On Mar 4, 2010, at 1:04 AM, robert bristow-johnson wrote:
...

so, i'm for Condorcet too. i am sorta agnostic about what to do about a cycle (because i really doubt it will happen at all often in reality) as long as it's a sensible resolution (Shulze would be okay if it was easy for a layman to understand, so probably Ranked Pairs is the simplest, but i might just say give it to the Plurality winner in the Smith set to toss the IRV haters a bone).


...

i like Ranked Pairs best, too. and if the Smith Set are three candidates, it and Shulze pick the same winner.

Bringing Plurality in would be a distraction, since we have no need to go near this method and risk a worse answer.

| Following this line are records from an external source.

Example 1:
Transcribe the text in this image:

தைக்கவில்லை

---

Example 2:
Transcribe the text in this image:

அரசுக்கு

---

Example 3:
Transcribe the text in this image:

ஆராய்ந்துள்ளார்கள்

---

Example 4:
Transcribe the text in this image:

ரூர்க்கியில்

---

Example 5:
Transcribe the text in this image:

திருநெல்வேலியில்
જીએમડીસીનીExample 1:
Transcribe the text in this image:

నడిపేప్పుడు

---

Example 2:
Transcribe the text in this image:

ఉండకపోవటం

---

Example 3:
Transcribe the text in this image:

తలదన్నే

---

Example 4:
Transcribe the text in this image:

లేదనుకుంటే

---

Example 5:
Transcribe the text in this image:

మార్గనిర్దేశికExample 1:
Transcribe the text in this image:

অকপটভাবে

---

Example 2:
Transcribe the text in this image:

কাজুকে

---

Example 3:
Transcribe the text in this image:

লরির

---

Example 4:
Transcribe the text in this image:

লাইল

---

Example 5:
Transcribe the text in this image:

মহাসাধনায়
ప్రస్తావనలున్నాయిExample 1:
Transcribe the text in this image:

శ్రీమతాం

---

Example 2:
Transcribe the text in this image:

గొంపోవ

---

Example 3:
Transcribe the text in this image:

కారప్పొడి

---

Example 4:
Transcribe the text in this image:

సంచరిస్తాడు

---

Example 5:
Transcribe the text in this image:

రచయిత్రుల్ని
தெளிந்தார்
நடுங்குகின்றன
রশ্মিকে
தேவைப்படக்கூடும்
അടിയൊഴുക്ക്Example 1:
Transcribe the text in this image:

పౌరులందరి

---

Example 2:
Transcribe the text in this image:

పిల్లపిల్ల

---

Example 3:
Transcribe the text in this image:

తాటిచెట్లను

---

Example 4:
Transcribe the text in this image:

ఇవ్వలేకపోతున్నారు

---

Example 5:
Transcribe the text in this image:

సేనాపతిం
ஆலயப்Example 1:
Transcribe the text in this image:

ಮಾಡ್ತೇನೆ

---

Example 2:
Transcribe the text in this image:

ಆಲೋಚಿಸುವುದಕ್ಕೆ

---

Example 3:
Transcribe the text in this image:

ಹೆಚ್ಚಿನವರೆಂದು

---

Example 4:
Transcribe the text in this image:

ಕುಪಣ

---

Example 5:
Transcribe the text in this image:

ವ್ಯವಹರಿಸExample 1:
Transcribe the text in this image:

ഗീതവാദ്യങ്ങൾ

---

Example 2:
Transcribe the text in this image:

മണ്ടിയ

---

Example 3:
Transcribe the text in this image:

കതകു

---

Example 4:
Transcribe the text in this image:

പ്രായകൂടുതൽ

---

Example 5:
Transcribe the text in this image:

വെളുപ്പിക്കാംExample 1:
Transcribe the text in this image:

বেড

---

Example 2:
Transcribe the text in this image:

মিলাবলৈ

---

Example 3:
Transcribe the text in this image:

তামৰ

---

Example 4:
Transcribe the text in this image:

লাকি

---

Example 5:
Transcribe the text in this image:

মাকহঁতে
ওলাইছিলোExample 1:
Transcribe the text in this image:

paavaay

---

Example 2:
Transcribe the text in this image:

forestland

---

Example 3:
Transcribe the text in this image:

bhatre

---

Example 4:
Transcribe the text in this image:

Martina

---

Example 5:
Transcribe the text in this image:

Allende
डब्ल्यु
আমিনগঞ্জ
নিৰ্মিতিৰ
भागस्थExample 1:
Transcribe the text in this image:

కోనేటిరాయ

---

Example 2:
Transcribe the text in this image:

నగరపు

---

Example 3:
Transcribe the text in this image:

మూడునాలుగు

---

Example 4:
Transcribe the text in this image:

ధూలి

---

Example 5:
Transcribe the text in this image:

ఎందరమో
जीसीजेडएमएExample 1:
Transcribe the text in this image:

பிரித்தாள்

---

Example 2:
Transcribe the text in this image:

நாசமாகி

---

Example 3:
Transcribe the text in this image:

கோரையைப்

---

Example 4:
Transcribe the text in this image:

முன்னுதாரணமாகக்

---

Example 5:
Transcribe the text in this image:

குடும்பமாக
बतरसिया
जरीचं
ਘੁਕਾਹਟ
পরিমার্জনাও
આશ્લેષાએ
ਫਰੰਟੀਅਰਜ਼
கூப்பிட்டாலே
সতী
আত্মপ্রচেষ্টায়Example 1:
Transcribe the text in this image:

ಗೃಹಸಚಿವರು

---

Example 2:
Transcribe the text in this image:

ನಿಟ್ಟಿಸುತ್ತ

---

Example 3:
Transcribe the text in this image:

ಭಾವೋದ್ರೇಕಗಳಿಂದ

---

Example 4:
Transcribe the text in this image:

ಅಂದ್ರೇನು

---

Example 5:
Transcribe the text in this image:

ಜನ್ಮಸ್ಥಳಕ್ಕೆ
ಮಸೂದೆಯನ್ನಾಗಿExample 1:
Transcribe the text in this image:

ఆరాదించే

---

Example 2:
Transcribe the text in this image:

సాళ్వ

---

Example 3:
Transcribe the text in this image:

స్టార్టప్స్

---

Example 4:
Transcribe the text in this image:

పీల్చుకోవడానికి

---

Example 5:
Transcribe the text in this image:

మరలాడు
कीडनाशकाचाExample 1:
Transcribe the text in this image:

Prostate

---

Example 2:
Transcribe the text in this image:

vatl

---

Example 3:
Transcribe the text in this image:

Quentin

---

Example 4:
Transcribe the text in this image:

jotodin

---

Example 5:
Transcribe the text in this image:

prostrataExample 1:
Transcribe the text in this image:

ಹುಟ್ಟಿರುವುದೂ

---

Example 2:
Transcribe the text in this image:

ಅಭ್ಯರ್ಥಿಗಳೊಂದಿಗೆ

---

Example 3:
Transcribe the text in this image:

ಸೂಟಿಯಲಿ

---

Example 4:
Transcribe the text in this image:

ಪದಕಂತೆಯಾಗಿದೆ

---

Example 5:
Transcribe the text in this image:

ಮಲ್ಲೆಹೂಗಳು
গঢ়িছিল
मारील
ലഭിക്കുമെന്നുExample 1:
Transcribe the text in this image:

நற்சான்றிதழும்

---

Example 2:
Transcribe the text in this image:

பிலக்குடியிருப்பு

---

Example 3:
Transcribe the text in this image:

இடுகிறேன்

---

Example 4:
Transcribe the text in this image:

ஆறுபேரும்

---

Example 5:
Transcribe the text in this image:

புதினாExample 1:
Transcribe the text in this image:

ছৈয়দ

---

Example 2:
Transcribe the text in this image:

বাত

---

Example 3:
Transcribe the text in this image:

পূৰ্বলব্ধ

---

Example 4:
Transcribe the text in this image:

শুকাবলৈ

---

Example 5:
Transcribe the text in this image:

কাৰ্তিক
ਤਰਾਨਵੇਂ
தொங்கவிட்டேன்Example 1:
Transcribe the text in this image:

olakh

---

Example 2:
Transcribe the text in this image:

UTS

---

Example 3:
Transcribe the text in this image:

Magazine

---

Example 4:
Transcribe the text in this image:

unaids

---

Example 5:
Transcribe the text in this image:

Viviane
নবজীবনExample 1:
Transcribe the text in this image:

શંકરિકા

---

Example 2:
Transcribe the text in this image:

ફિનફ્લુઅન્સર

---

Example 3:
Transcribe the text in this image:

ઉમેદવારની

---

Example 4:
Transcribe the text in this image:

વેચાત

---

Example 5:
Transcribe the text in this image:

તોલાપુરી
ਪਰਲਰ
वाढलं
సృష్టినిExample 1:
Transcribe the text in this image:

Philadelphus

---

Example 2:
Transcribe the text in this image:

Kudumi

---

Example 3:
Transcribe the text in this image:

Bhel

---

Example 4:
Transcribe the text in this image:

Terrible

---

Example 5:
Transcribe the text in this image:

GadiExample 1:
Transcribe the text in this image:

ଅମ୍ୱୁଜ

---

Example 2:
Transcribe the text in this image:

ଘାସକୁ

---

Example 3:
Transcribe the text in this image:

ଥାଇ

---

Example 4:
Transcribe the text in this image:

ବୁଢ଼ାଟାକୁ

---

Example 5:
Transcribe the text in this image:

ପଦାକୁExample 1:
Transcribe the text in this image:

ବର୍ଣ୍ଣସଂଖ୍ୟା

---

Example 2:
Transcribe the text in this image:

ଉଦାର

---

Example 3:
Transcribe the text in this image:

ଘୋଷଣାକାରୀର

it's a "worse answer" in a weird circumstance where an argument could be made that any in the Smith set have some reasonable claim or legitimacy to be elected. why not the guy with the most votes?

Further, our calculating has not necessarily identified which cycle member would win this (though my method of doing the N*N matrix does provide this).

BTW - we should not discourage bullet voting - we should NOT encourage voters to go beyond their desires, doing what is really nonsense ranking.

i don't think Condorcet encourages bullet voting at all.

but i *do* think that Approval *does* suggest the possibility of bullet voting. even though we're limited to 6 in my county, the weird way that the Vermont State Senate is elected is that all state senators are elected at large in your county. so then more populous counties have more state senators than smaller ones (they all get at least 1). anyway, we vote for up to six out of a zillion candidates since each party proffers 6 candidates, we have Progs and Greens, and there are independents. the six candidates with the most votes are elected. what if there is one, maybe two candidates that you really think should be elected? i almost never vote for all 6. usually just 2. but it's a strategic vote. and since i didn't hit the limit, it's practically no different than Approval voting. i cannot see how Warren and company claim that it's less strategic than Condorcet.

--

r b-j                  [email protected]

"Imagination is more important than knowledge."